One more cause for stereotyping and hate speech towards women

Ministry of Education, Science and Youth of Canton Sarajevo, in July this year, issued a Warning on the dress code for taking the driving license exam. With the warning, based on previous experience, the Ministry orders that the candidate for driver’s license should, during the exam in knowledge of traffic regulations/first aid/driving a motor vehicle, be properly and neatly dressed.

The warning specifies inappropriate clothes for both women and men, such as shorts and skirts too short, too open T-shirts and shoes.

The decision makes possible to disable access to the driving exam to people who wouldn’t stick to the dress code.
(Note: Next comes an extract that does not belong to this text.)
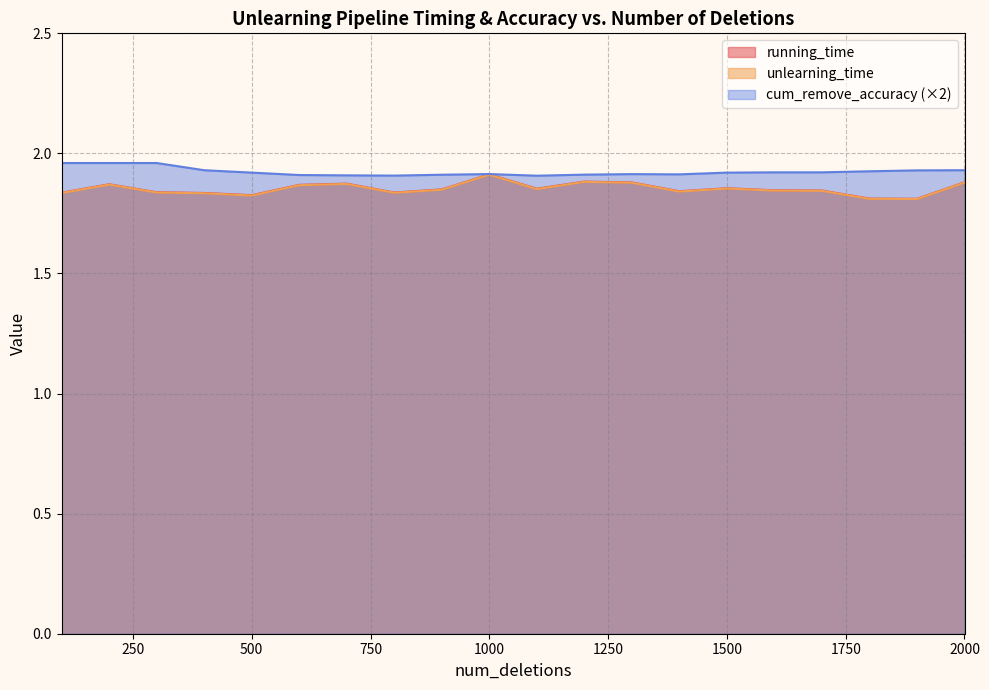

What is the value of the unlearning_time point at the 5th from the left?

1.8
The Ministry’s decision aims at norming and equalizing appearances during one of the public acts, as is the driving test, and, in that sense, it is understandable and acceptable.
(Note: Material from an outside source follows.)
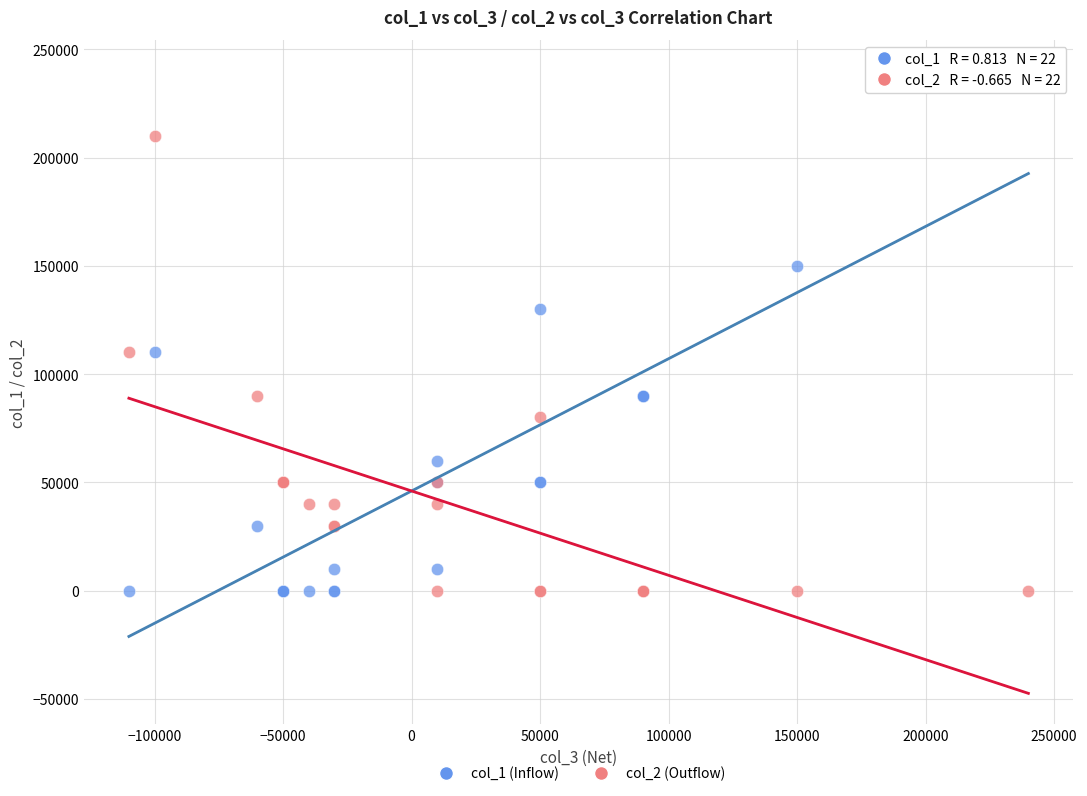

What are all the series names shown in the legend?

col_1 (Inflow), col_2 (Outflow)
What concerns the most and to what we want to point are the comments to the article that the media web portal Klix published on 10 September 2017, to transfer this news. A large amount of comments is directed towards women, mostly hate speech and sexisms, where women are defined as whores, stupid, nice legs, prettier population, by which, using offensive terms, they are considered incapable of driving and, of course, weaker than men, so this Ministry’s decision is being justified through disqualifying women and insinuating that their way of getting the driver’s license is via body and way of dressing, and not via the knowledge they present. We put some of the comments here (in B/C/S language).
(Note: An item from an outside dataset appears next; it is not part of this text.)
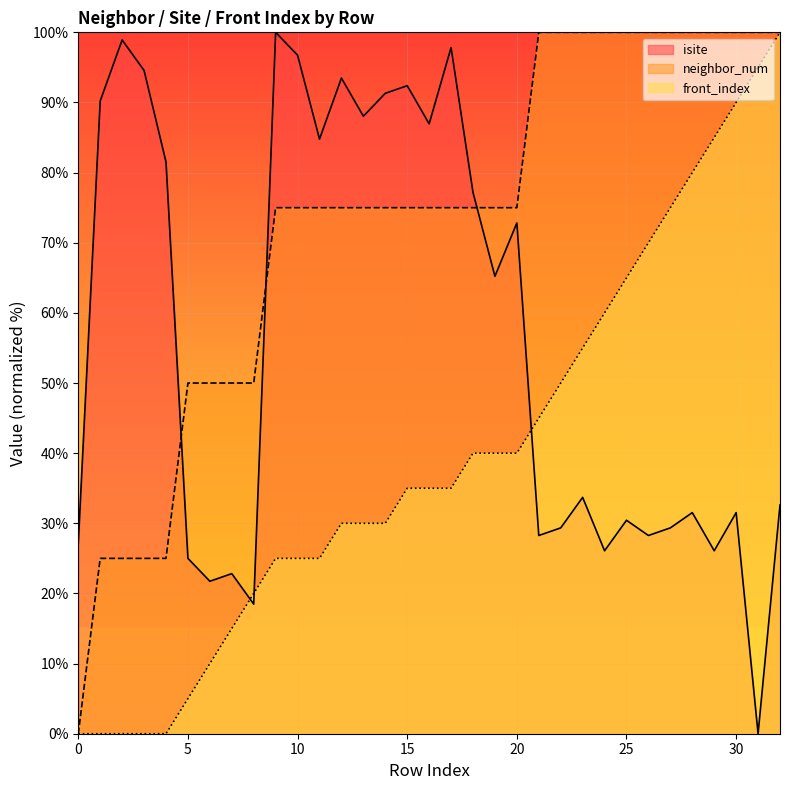

What are all the series names shown in the legend?

isite, neighbor_num, front_index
It is really devastating that in the public space (on the Internet) this kind of hate speech and spreading of harmful stereotypes and attitudes towards women is present, as well as incitement to discrimination and violence. These cases clearly show how necessary it is to regulate and prohibit incitement to hatred, violence and discrimination of any social group, by criminal codes of BiH, entities and Brčko District, on any ground, especially on the ground of gender, which is not the case at the moment, and no one who violated women’s human rights in these comments wouldn’t be sanctioned for their acts. Violence against women, physical, sexual, psychological and verbal, is a big issue in BH society and it is necessary to take action to prohibit its incitement, and for the state and entities to clearly stand in protection of its citizens from inequality, discrimination and violence.